### RECORDS SUPPLIED
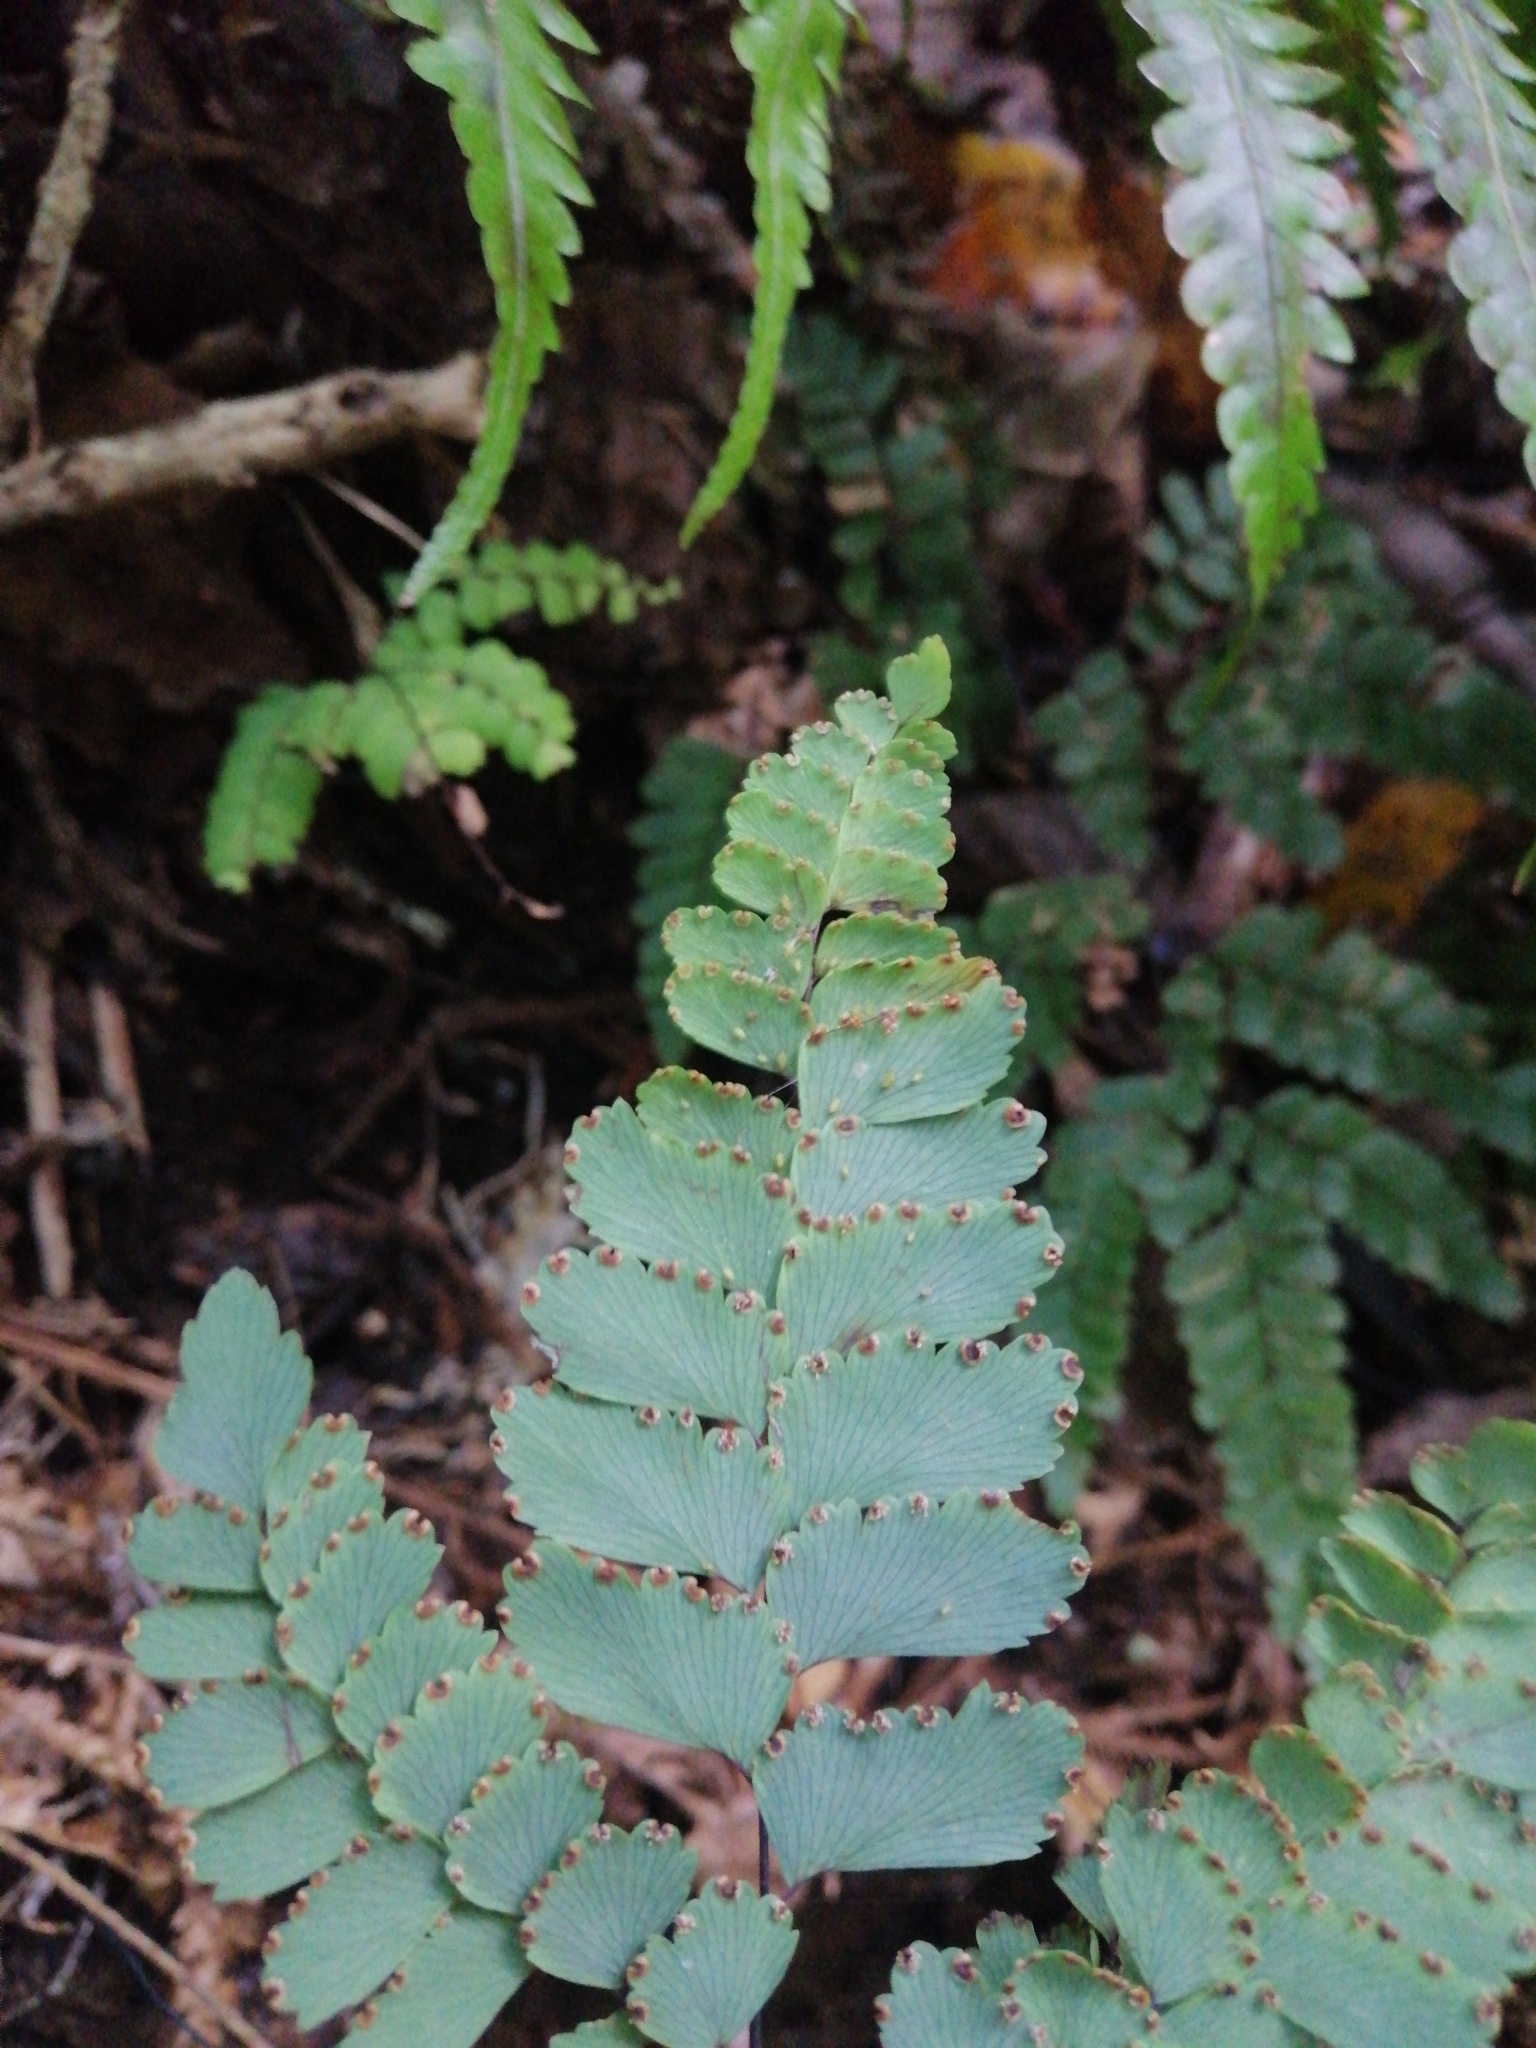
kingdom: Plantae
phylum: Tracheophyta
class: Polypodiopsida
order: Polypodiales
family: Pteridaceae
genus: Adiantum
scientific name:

### AIM OF THE EXERCISE
Please write out every line of the records above word for word, without the pictures.

### TASK OUTPUT
kingdom: Plantae
phylum: Tracheophyta
class: Polypodiopsida
order: Polypodiales
family: Pteridaceae
genus: Adiantum
scientific name:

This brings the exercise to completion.